─── Data provided

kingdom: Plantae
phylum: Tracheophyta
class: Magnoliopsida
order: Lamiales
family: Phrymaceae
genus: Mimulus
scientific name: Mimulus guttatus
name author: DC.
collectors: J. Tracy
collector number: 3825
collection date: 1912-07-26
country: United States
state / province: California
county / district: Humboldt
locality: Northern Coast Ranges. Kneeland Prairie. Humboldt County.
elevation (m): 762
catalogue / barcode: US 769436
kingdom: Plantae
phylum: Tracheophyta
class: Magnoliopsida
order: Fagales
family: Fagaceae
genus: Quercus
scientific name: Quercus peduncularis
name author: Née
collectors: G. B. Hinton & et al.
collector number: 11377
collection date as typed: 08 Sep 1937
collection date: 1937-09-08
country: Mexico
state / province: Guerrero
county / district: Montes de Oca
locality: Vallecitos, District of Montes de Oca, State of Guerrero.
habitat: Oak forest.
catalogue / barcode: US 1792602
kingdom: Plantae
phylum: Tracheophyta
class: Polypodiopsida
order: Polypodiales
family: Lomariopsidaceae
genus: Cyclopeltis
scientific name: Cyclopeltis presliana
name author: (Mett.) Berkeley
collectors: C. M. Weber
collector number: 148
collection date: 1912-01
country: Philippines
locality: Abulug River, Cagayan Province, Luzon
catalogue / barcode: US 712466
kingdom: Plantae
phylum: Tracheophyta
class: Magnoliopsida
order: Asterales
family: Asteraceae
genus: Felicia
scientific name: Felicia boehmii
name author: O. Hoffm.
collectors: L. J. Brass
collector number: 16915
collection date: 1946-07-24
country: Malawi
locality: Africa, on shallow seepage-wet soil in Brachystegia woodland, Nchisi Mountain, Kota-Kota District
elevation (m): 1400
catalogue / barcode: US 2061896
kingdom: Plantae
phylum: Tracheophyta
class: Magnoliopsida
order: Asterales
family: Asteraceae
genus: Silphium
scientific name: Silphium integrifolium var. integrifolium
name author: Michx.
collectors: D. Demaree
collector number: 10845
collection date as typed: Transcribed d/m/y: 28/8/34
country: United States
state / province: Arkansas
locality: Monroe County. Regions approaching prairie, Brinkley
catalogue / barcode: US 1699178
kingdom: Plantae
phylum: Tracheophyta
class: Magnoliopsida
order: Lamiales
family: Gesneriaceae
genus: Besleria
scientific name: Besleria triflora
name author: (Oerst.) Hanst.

──────

Can you reproduce every line of the records above, from the first to the last, without changing a single character?

**Output**
kingdom: Plantae
phylum: Tracheophyta
class: Magnoliopsida
order: Lamiales
family: Phrymaceae
genus: Mimulus
scientific name: Mimulus guttatus
name author: DC.
collectors: J. Tracy
collector number: 3825
collection date: 1912-07-26
country: United States
state / province: California
county / district: Humboldt
locality: Northern Coast Ranges. Kneeland Prairie. Humboldt County.
elevation (m): 762
catalogue / barcode: US 769436
kingdom: Plantae
phylum: Tracheophyta
class: Magnoliopsida
order: Fagales
family: Fagaceae
genus: Quercus
scientific name: Quercus peduncularis
name author: Née
collectors: G. B. Hinton & et al.
collector number: 11377
collection date as typed: 08 Sep 1937
collection date: 1937-09-08
country: Mexico
state / province: Guerrero
county / district: Montes de Oca
locality: Vallecitos, District of Montes de Oca, State of Guerrero.
habitat: Oak forest.
catalogue / barcode: US 1792602
kingdom: Plantae
phylum: Tracheophyta
class: Polypodiopsida
order: Polypodiales
family: Lomariopsidaceae
genus: Cyclopeltis
scientific name: Cyclopeltis presliana
name author: (Mett.) Berkeley
collectors: C. M. Weber
collector number: 148
collection date: 1912-01
country: Philippines
locality: Abulug River, Cagayan Province, Luzon
catalogue / barcode: US 712466
kingdom: Plantae
phylum: Tracheophyta
class: Magnoliopsida
order: Asterales
family: Asteraceae
genus: Felicia
scientific name: Felicia boehmii
name author: O. Hoffm.
collectors: L. J. Brass
collector number: 16915
collection date: 1946-07-24
country: Malawi
locality: Africa, on shallow seepage-wet soil in Brachystegia woodland, Nchisi Mountain, Kota-Kota District
elevation (m): 1400
catalogue / barcode: US 2061896
kingdom: Plantae
phylum: Tracheophyta
class: Magnoliopsida
order: Asterales
family: Asteraceae
genus: Silphium
scientific name: Silphium integrifolium var. integrifolium
name author: Michx.
collectors: D. Demaree
collector number: 10845
collection date as typed: Transcribed d/m/y: 28/8/34
country: United States
state / province: Arkansas
locality: Monroe County. Regions approaching prairie, Brinkley
catalogue / barcode: US 1699178
kingdom: Plantae
phylum: Tracheophyta
class: Magnoliopsida
order: Lamiales
family: Gesneriaceae
genus: Besleria
scientific name: Besleria triflora
name author: (Oerst.) Hanst.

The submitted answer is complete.